A run of entries:
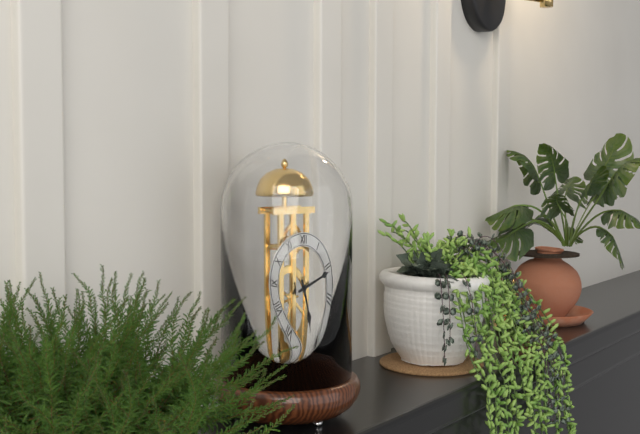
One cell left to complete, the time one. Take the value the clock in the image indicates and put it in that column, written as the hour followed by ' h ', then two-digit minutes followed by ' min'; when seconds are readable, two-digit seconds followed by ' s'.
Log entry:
5 h 11 min
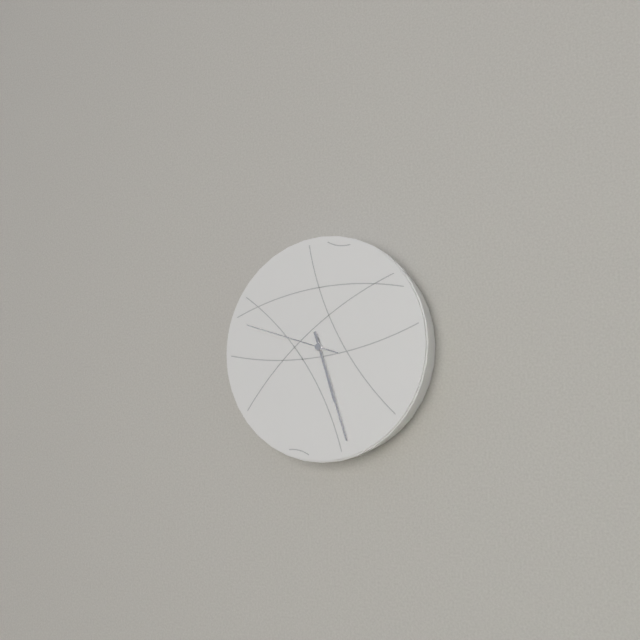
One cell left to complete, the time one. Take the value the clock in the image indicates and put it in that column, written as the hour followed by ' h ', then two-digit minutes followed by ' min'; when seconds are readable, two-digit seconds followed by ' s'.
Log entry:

* _Instructions to follow_: Can you pull every line of text from the entries above, copied word for word, and leave the pictures out of your answer?

* _Exercise solution_:
One cell left to complete, the time one. Take the value the clock in the image indicates and put it in that column, written as the hour followed by ' h ', then two-digit minutes followed by ' min'; when seconds are readable, two-digit seconds followed by ' s'.
Log entry:
5 h 11 min
One cell left to complete, the time one. Take the value the clock in the image indicates and put it in that column, written as the hour followed by ' h ', then two-digit minutes followed by ' min'; when seconds are readable, two-digit seconds followed by ' s'.
Log entry:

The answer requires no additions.